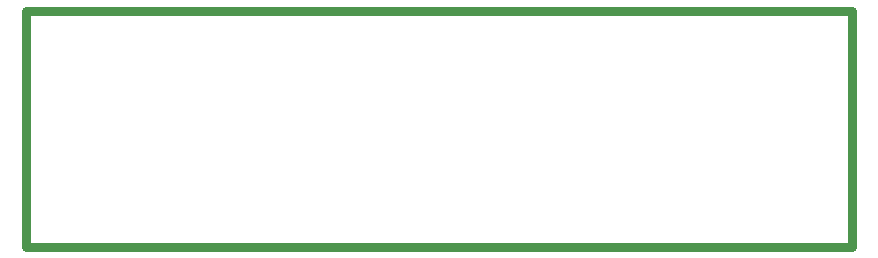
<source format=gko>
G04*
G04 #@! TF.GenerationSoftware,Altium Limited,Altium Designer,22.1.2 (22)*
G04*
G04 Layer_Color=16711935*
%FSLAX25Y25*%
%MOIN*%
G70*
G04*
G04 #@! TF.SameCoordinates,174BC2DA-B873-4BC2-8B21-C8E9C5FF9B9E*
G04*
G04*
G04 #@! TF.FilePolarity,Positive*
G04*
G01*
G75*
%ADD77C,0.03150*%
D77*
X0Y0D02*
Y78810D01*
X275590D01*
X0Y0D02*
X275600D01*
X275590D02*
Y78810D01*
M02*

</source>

---+---

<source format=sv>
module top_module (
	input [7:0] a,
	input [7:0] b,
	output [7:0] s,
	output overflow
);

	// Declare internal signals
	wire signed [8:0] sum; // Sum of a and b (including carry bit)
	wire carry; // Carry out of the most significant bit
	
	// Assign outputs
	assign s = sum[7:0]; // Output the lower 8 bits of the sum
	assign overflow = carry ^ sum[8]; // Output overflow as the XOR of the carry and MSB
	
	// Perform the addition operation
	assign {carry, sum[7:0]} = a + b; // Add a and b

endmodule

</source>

---+---

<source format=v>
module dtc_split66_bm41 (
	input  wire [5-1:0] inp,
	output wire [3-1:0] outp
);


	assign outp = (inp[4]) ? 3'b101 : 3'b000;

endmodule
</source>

---+---

• [WHAT IS NEEDED]:
Lines containing the word "carry": copy every one of them from the records above.

• [EXERCISE OUTPUT]:
	wire signed [8:0] sum; // Sum of a and b (including carry bit)
	wire carry; // Carry out of the most significant bit
	assign overflow = carry ^ sum[8]; // Output overflow as the XOR of the carry and MSB
	assign {carry, sum[7:0]} = a + b; // Add a and b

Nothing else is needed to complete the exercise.